[Collected data]
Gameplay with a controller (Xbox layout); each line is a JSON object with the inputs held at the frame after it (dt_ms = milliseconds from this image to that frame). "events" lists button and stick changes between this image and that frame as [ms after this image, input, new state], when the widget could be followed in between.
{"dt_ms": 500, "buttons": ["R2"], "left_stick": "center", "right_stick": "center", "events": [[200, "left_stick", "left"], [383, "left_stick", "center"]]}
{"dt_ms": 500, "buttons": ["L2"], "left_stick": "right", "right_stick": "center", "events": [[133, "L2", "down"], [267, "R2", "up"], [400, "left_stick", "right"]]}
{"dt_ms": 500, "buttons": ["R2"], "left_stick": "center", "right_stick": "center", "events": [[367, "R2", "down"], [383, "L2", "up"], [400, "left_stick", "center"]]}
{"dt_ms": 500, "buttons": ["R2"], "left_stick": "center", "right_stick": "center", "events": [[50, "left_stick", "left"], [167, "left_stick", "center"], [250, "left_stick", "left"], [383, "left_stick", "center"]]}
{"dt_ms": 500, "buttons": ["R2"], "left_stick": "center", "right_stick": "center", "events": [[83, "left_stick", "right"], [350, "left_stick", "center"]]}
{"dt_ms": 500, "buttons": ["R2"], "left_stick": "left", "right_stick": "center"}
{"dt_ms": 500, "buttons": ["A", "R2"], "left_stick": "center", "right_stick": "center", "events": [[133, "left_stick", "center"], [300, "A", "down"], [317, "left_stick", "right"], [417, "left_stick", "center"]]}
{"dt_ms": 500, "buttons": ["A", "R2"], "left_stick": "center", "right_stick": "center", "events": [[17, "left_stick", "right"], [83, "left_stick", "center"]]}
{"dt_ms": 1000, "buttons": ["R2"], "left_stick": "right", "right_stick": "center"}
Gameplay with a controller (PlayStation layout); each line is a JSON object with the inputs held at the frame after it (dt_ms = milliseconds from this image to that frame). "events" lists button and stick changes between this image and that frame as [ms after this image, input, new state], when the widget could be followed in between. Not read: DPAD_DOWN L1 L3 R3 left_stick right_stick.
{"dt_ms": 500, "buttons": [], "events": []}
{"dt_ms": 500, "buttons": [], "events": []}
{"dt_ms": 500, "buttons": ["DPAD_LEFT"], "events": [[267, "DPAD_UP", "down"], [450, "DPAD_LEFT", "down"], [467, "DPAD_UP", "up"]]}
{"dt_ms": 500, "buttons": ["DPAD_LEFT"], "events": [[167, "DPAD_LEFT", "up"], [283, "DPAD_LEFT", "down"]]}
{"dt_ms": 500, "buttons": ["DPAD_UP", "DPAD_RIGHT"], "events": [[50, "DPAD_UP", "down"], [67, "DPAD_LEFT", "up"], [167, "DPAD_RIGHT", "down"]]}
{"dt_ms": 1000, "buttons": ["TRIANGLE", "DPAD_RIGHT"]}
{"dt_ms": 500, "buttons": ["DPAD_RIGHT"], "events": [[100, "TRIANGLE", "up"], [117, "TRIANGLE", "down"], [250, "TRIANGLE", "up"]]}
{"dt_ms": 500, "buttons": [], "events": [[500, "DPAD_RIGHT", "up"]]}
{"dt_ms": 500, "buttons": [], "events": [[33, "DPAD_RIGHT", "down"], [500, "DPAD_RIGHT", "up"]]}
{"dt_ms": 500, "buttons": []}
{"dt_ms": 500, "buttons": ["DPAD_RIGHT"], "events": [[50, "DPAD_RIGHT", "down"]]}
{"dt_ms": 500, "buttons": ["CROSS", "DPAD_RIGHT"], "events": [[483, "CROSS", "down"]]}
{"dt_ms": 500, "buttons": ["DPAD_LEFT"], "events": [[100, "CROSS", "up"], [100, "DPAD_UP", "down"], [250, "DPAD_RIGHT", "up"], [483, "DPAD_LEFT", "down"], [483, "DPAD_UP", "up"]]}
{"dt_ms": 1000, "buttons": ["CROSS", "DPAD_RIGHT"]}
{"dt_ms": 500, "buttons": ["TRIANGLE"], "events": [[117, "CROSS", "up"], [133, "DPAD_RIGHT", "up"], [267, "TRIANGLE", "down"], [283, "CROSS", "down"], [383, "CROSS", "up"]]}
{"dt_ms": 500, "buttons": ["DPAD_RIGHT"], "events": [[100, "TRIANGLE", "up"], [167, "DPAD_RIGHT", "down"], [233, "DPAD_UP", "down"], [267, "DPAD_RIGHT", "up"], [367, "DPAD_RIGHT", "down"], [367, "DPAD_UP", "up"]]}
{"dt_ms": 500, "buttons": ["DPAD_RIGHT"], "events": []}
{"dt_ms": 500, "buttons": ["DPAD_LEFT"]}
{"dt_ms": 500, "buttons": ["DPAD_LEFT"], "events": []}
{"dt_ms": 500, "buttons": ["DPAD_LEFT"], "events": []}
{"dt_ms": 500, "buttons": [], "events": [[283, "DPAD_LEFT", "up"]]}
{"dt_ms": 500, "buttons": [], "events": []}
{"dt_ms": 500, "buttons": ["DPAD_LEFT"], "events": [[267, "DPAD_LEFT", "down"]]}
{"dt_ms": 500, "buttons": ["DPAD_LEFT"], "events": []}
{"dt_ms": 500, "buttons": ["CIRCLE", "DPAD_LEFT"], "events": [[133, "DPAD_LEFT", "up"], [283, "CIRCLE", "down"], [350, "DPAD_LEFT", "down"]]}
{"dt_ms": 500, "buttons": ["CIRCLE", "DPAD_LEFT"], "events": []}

### EXERCISE DESCRIPTION
Please report only the count of lines in the entries above where the word "CIRCLE" appears.

### RESPONSE BELOW
2